Kelly playfully (though with absolute conviction and sincerity) asked: what do you think the church is for?  This chuch loves you, and loves Tony.  Let us love you.

A few phone calls later, and the community had sprung into action, creating a list of dozens of members of what would become known as “Tony’s Transportation Team.”  The created a sign-up list, and for the next 9 years, until Tony’s death, that team of people – some of his closest friends, and some who signed up barely knowing who he was – took Tony to dialysis, faithfully, three times a week.  Dozens of emails every week, making sure someone could pick Tony up, take him to his appointment, sit with him, get him home.  Friendships formed and blossomed.  A community was strengthened.  In this case – the benefit was significant, and powerful – life-changing, even, for Tony, and for Cynthia… and it was a sacrifice for those on the team… but because it was done together, in community, and because of the great benefit they received, by their time with Tony, and by their inclusion in that community – it wasn’t seen or felt as a burden.  It was understood as a gift.

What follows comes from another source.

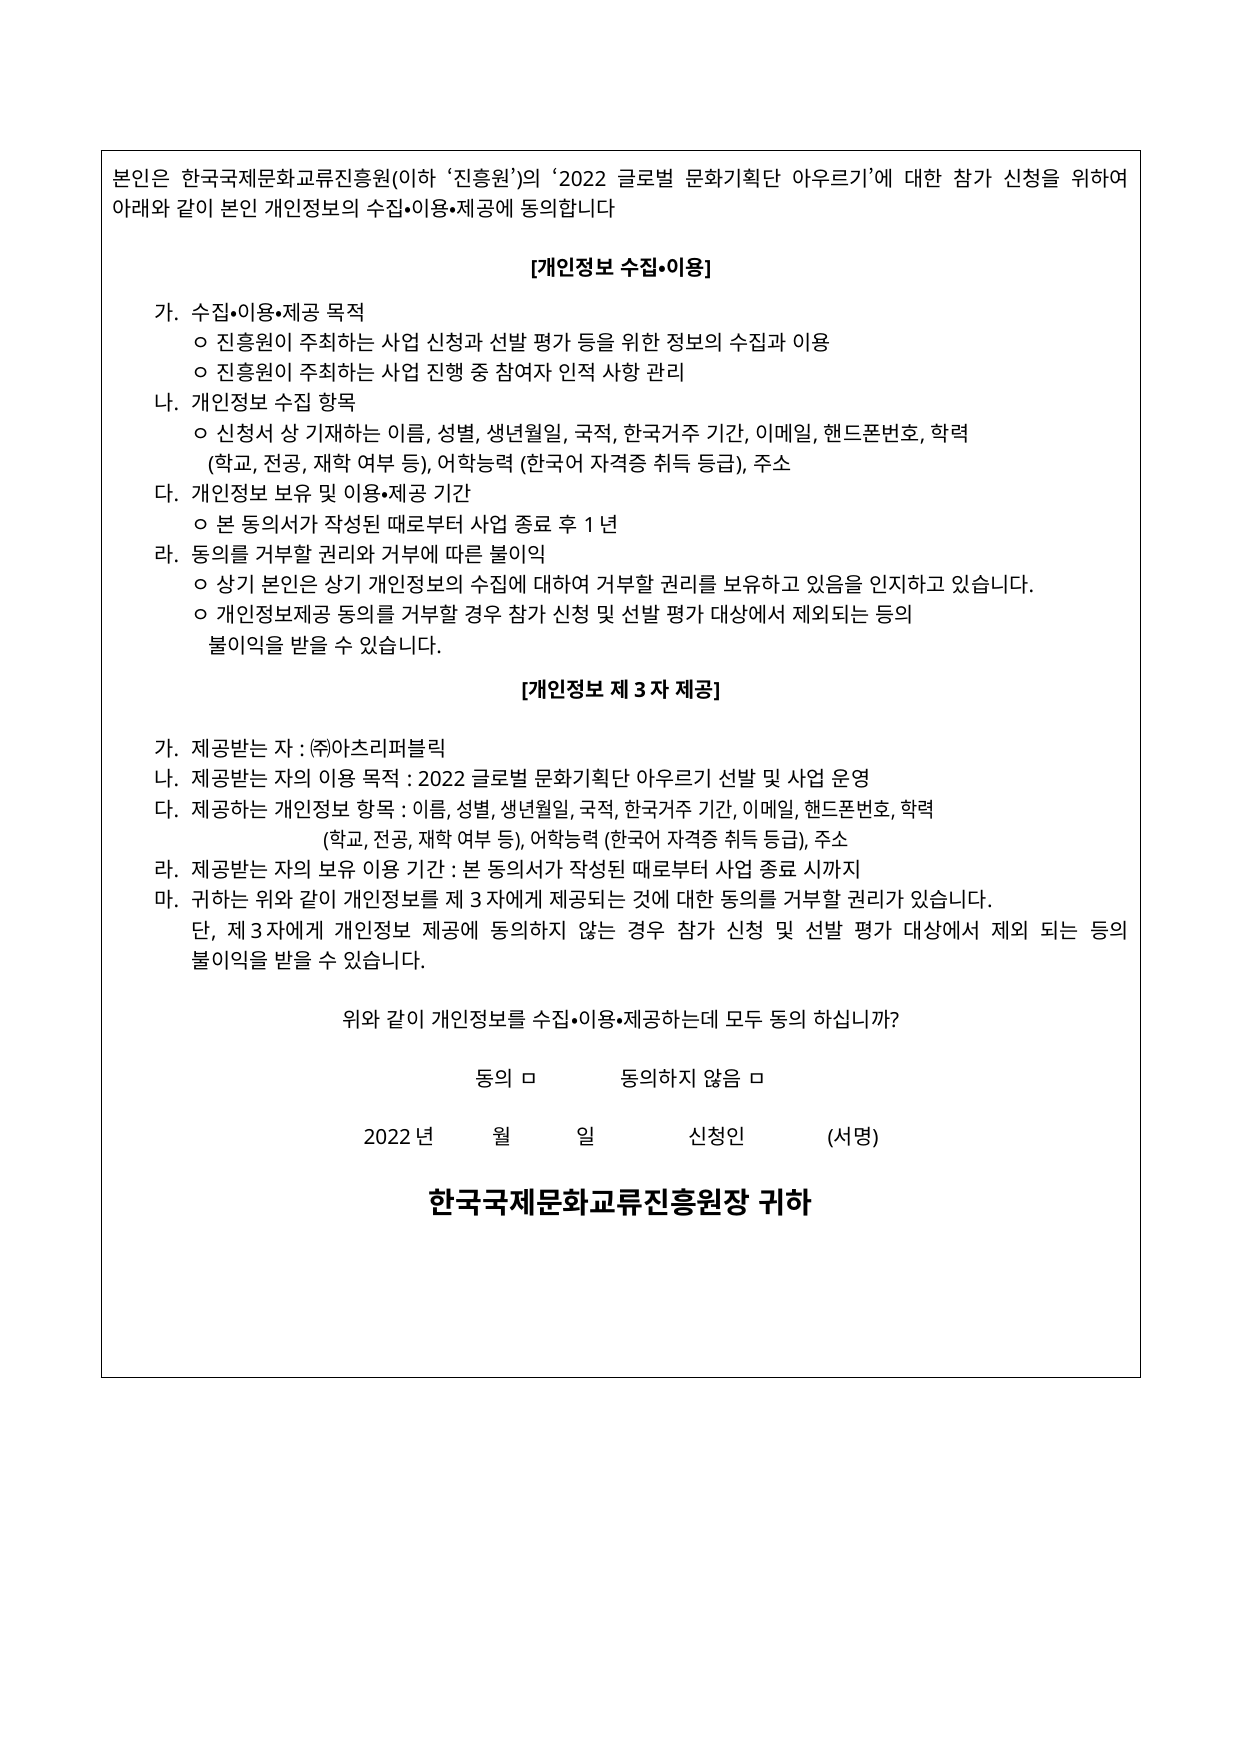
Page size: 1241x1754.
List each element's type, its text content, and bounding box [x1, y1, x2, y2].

table_header 본인은 한국국제문화교류진흥원(이하 ‘진흥원’)의 ‘2022 글로벌 문화기획단 아우르기’에 대한 참가 신청을 위하여 아래와 같이 본인 개인정보의 수집•이용•제공에 동의합니다 [개인정보 수집•이용] 수집•이용•제공 목적 ㅇ 진흥원이 주최하는 사업 신청과 선발 평가 등을 위한 정보의 수집과 이용 ㅇ 진흥원이 주최하는 사업 진행 중 참여자 인적 사항 관리 개인정보 수집 항목 ㅇ 신청서 상 기재하는 이름, 성별, 생년월일, 국적, 한국거주 기간, 이메일, 핸드폰번호, 학력 (학교, 전공, 재학 여부 등), 어학능력 (한국어 자격증 취득 등급), 주소 개인정보 보유 및 이용•제공 기간 ㅇ 본 동의서가 작성된 때로부터 사업 종료 후 1년 동의를 거부할 권리와 거부에 따른 불이익 ㅇ 상기 본인은 상기 개인정보의 수집에 대하여 거부할 권리를 보유하고 있음을 인지하고 있습니다. ㅇ 개인정보제공 동의를 거부할 경우 참가 신청 및 선발 평가 대상에서 제외되는 등의 불이익을 받을 수 있습니다. [개인정보 제3자 제공] 제공받는 자 : ㈜아츠리퍼블릭 제공받는 자의 이용 목적 : 2022 글로벌 문화기획단 아우르기 선발 및 사업 운영 제공하는 개인정보 항목 : 이름, 성별, 생년월일, 국적, 한국거주 기간, 이메일, 핸드폰번호, 학력 (학교, 전공, 재학 여부 등), 어학능력 (한국어 자격증 취득 등급), 주소 제공받는 자의 보유 이용 기간 : 본 동의서가 작성된 때로부터 사업 종료 시까지 귀하는 위와 같이 개인정보를 제 3자에게 제공되는 것에 대한 동의를 거부할 권리가 있습니다. 단, 제3자에게 개인정보 제공에 동의하지 않는 경우 참가 신청 및 선발 평가 대상에서 제외 되는 등의 불이익을 받을 수 있습니다. 위와 같이 개인정보를 수집•이용•제공하는데 모두 동의 하십니까? 동의 ㅁ 동의하지 않음 ㅁ 2022년 월 일 신청인 (서명) 한국국제문화교류진흥원장 귀하 [102, 151, 1140, 1377]
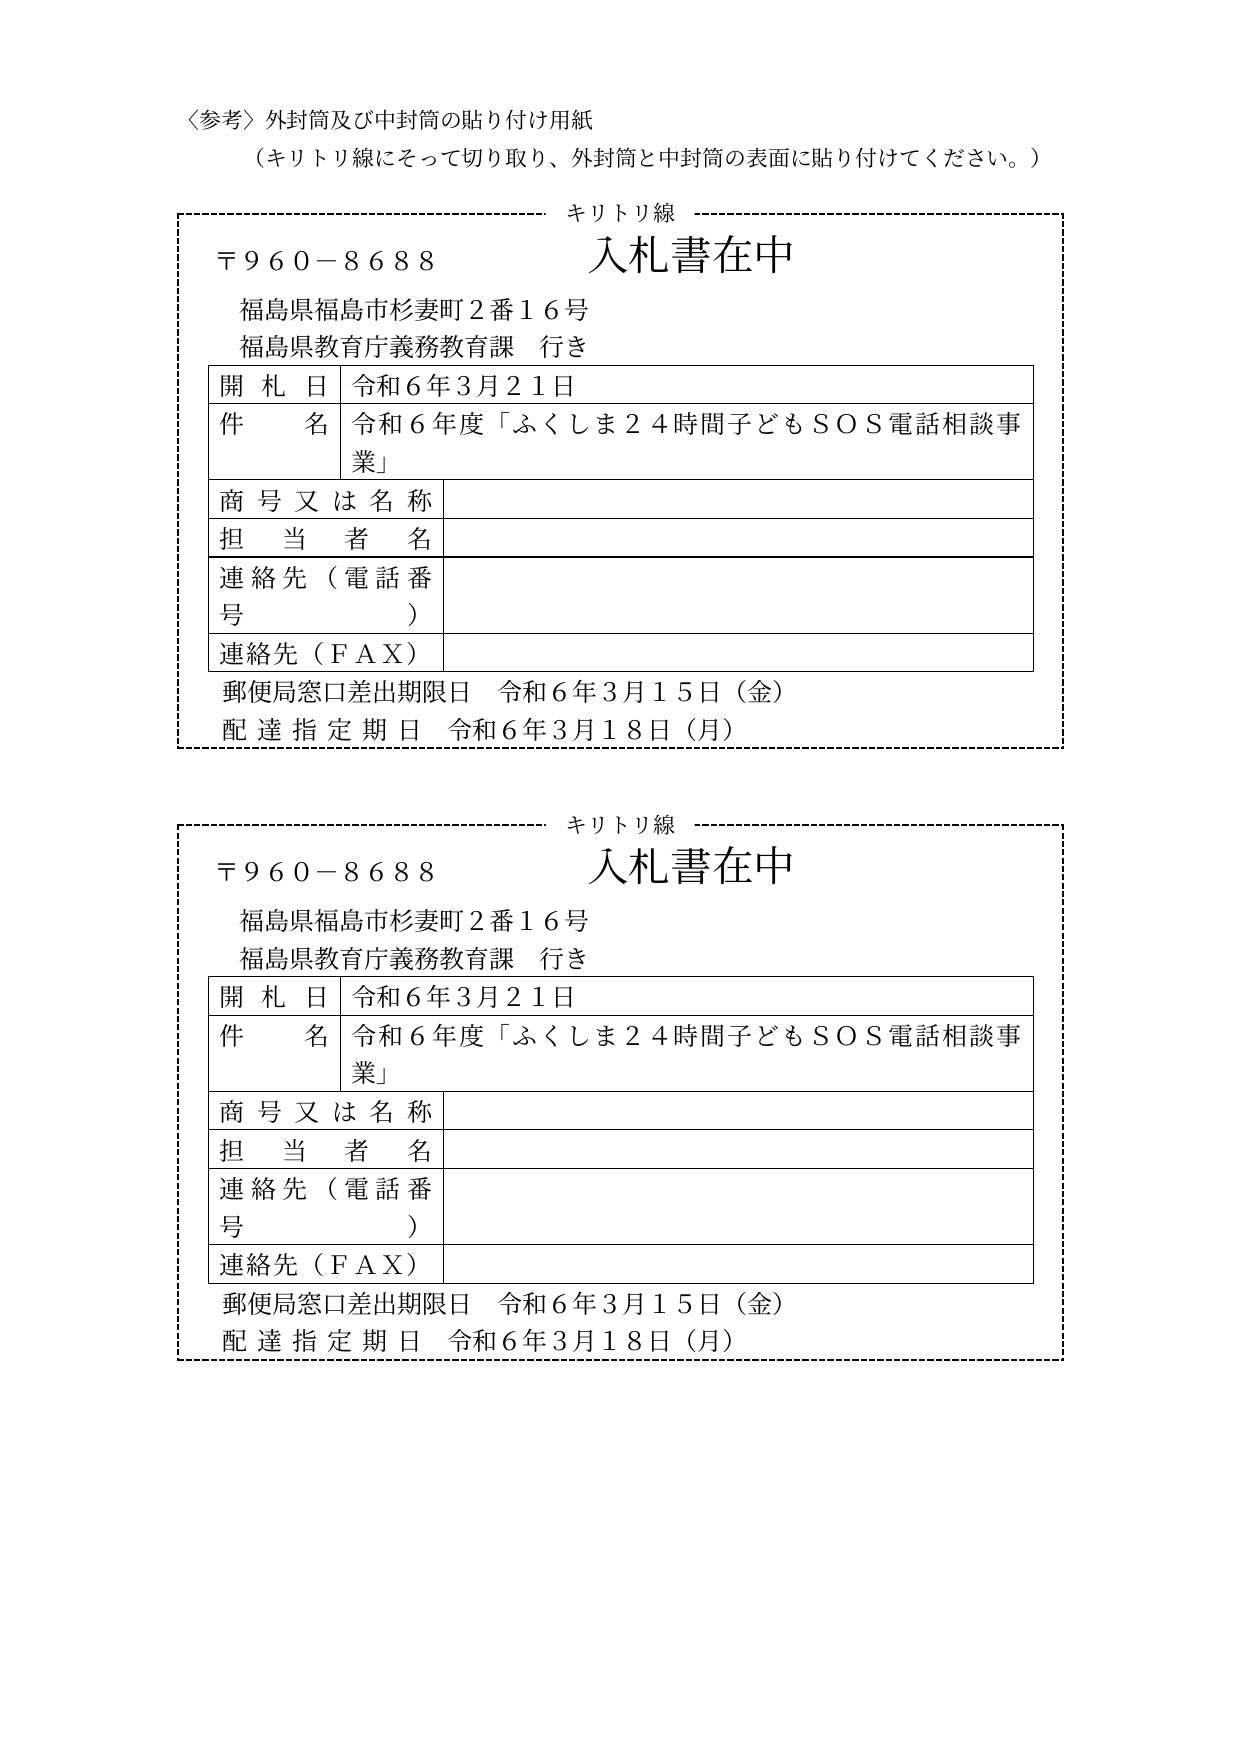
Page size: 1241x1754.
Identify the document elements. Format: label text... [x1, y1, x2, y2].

That’s what love does.  Love gives us eyes to see that our well-being is bound up with the well-being of other siblings.   It pushes us out, to love not just with words and speech – to not say, “If you need anything let us know, we’re here,” and leave it at that.  But to make the calls, create the spreadsheet, put in the hours. [And please hear and know that I am preaching particularly to myself, here, because I am SO good at saying those words… and less great at the follow-up; the action].

Love changes lives.  Love changes the world.

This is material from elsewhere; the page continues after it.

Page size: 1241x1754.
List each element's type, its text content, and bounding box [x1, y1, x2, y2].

There are other stories, other examples, of what love does – of what truth and action, disadvantaging oneself for the advantage of others, refusing to close one’s heart against another – looks like.

As a parent.  A boss.  A friend.  A taxpayer.  A citizen in a community discussing reparations.

There are infinite ways to love – some that are extreme and radical and huge, that may lead to literally laying down our lives.

Some that are small, and ordinary, and radical, and beautiful.

Who are we called to love?   …

Who is in need?   …

We were in need.  And God moved toward us; Jesus refused to shut up his heart against us; the Good Shepherd laid down his life for us.

May God give us courage and imagination, energy and passion, so that we might love our siblings as God has called us to – in truth, and action.  Amen.